Golden Earring

Sample this concert
  1. 1Intro00:35
  2. 2Vanilla Queen10:57
  3. 3Radar Love16:35
  4. 4Twilight Zone10:37
  5. 5The Devil Made Me Do It07:49
  6. 6Heartbeat04:25
Liner Notes

Rinus Gerritsen - bass, keyboards; Barry Hay - flute, vocals; George Kooymans - guitar, vocals; Cesar Zuiderwijk - drums

This red hot performance by Dutch superstars, Golden Earring, was among several sets recorded for broadcast on the King Biscuit Flower Hour between 1974 and 1984. The group, which had gone more than a decade between their biggest radio hits, was back in action with Cut, a bona fide comeback record that spawned the mega-FM hit, "Twilight Zone." They also lay down a killer version of their biggest hit, "Radar Love." (That song appears here in a 21-minute version, complete with extensive guitar, bass, and drum solos.). Also featured in this show are other tracks from Cut, including "Devil Made Me Do It" and "Heart Beat."

One of the most powerful rock music forces to ever emerge from the Netherlands, Golden Earring is one of the few bands to achieve international chart success in three consecutive decades: First with their cover hit of the Byrds' classic "Eight Miles High" in 1969, followed by "Radar Love" in 1973 and "Twilight Zone" in 1982. The latter two songs remain staples of classic rock radio today. Front man Barry Hay and guitarist George Kooymans show why they were among the few rock stars to emerge from Holland to achieve worldwide success. Hay never got his due as a rock vocalist extraordinaire in the US, but he should have.

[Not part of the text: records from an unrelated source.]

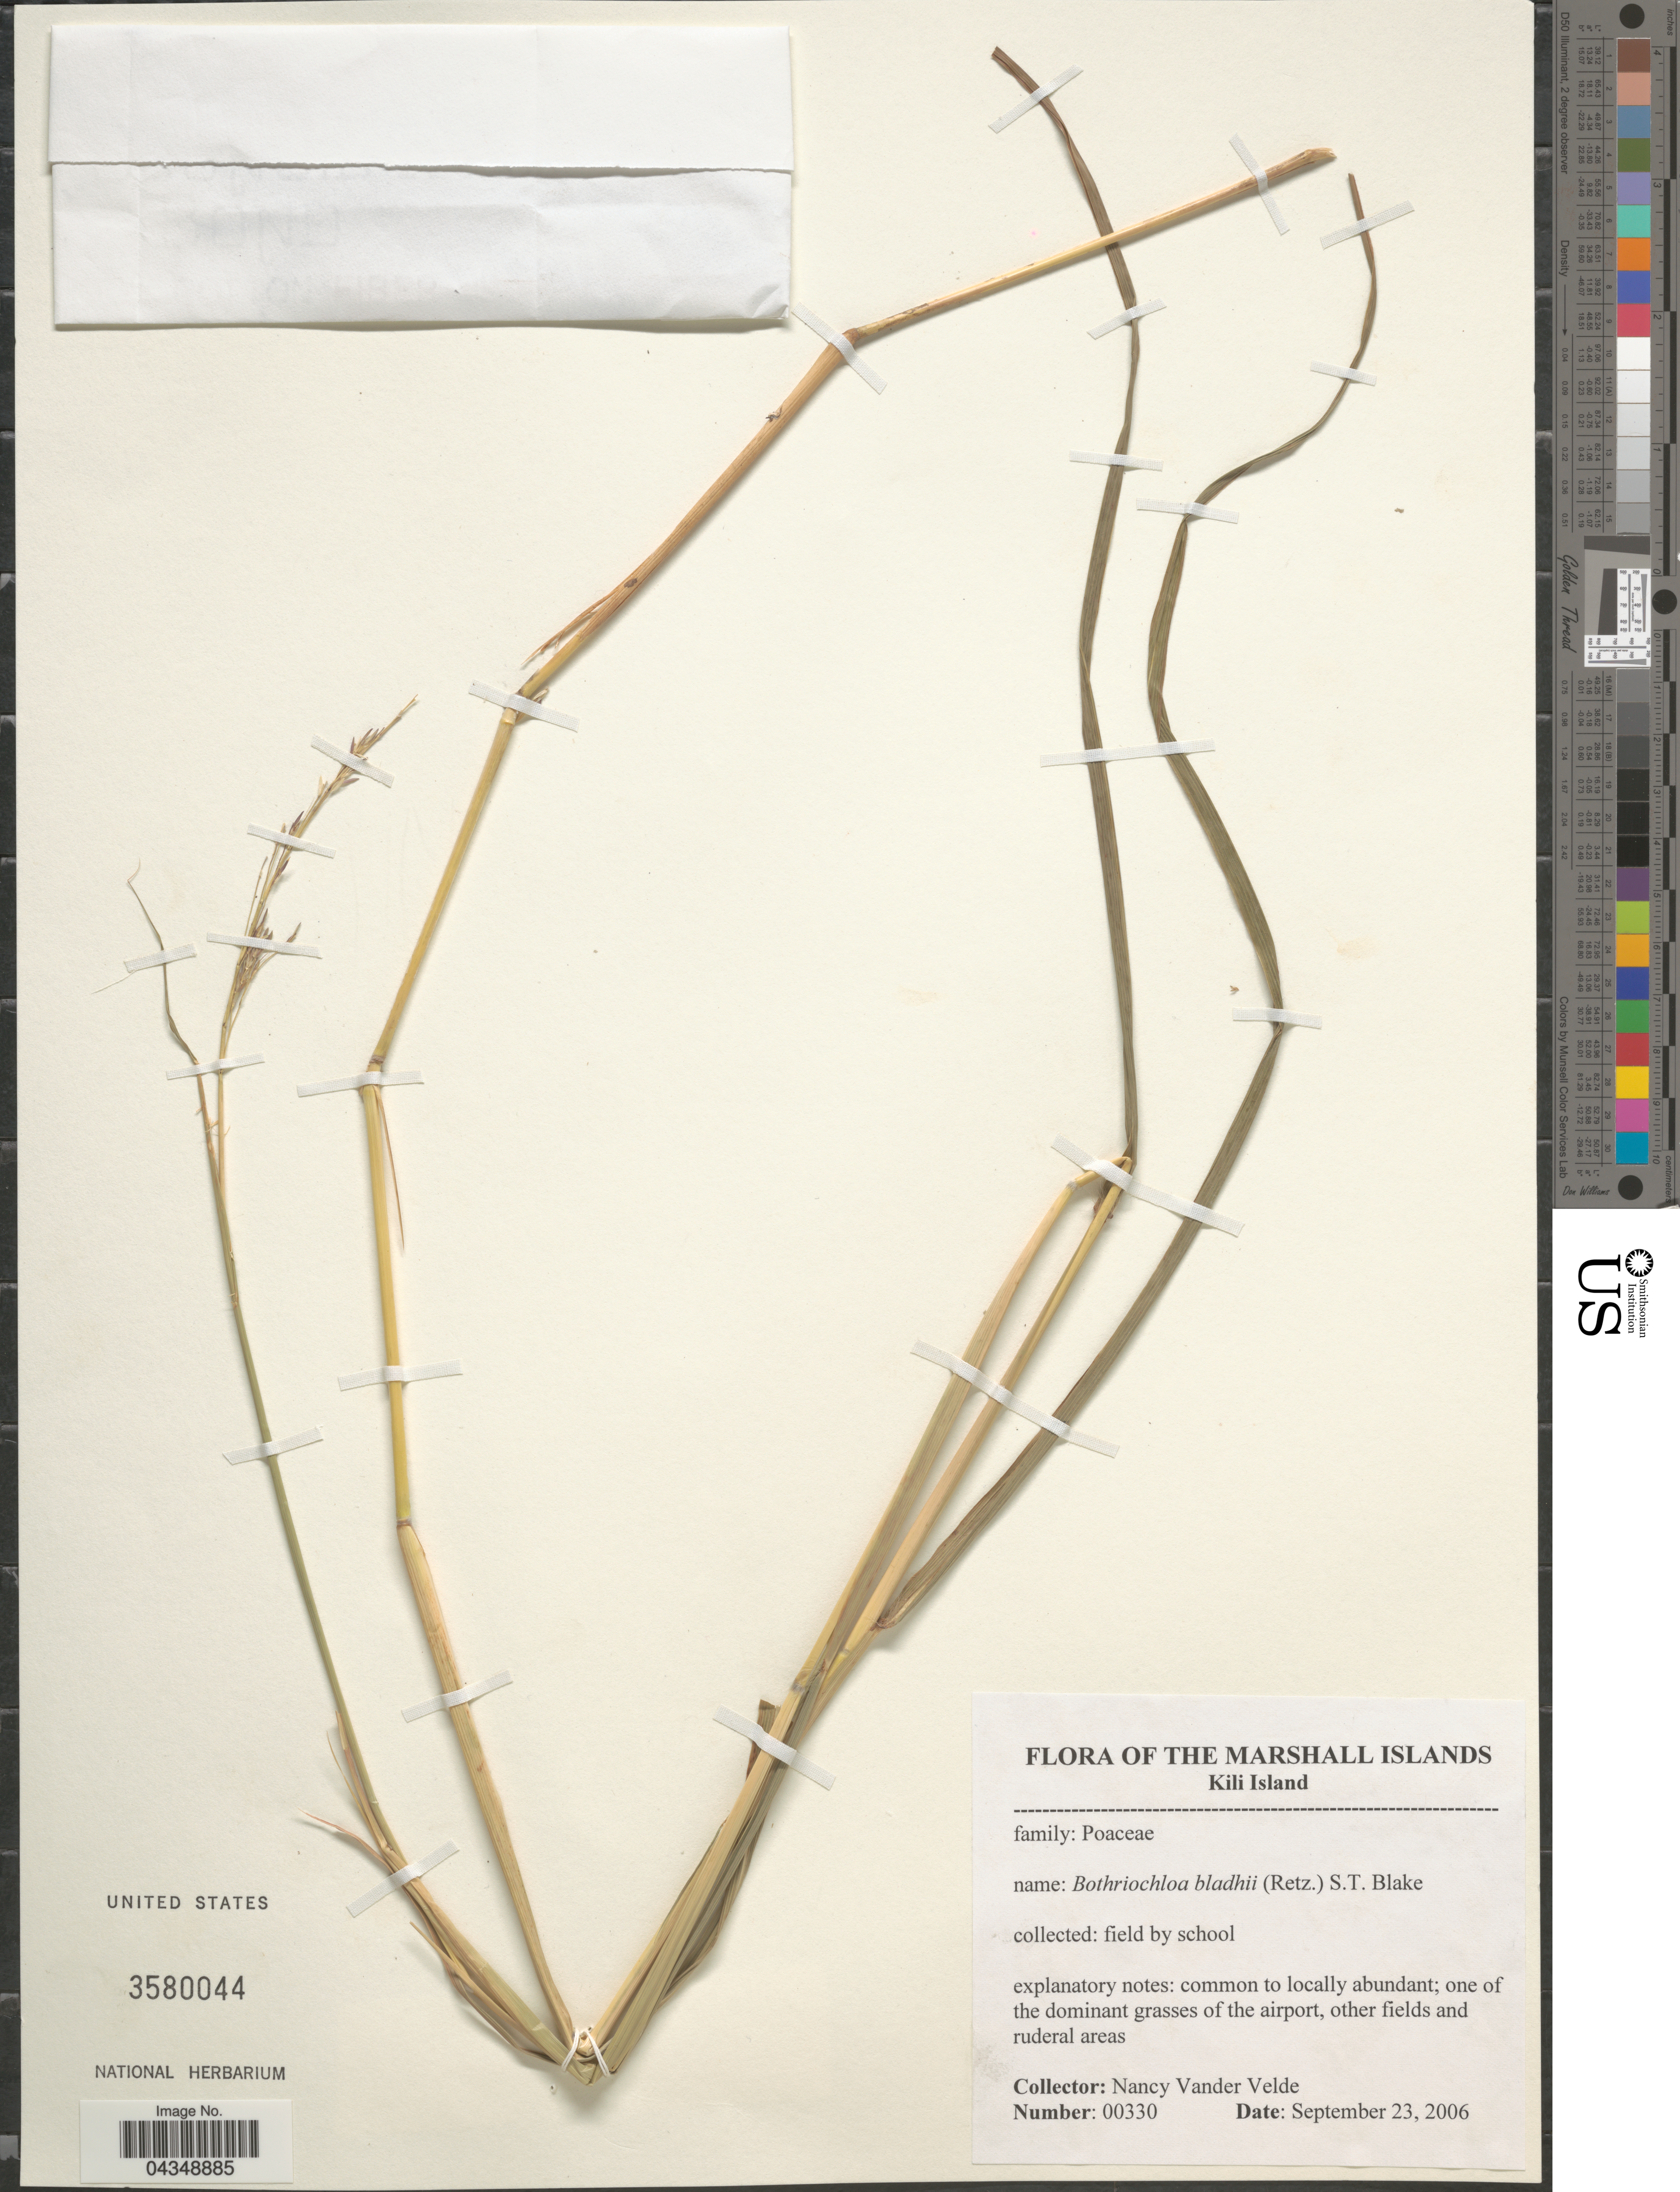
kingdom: Plantae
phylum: Tracheophyta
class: Liliopsida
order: Poales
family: Poaceae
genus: Bothriochloa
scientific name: Bothriochloa bladhii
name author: (Retz.) S.T. Blake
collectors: N. Vander Velde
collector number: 00330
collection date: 2006-09-23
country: Marshall Islands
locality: Kili Island. Field by school.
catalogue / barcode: US 3580044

A group never content to follow any formula for too long, they approached each album as if they were a new band, even reinventing their own music by redoing songs from earlier albums. In 1973, they released Moontan, their most popular album, which gained them a worldwide audience. In 1973, they toured internationally with acts such as Kiss and Aerosmith opening for them. They came back in 1982 with another huge hit, "Twilight Zone," which gave them a serious commercial push and allowed for them be tour extensively in the U.S. once again. By the time the late 1980s rolled around, however, the group decided to keep their focus on Europe and Japan because they stopped charting hits in the U.S.

They have remained a popular European act, and all the members have released solo albums.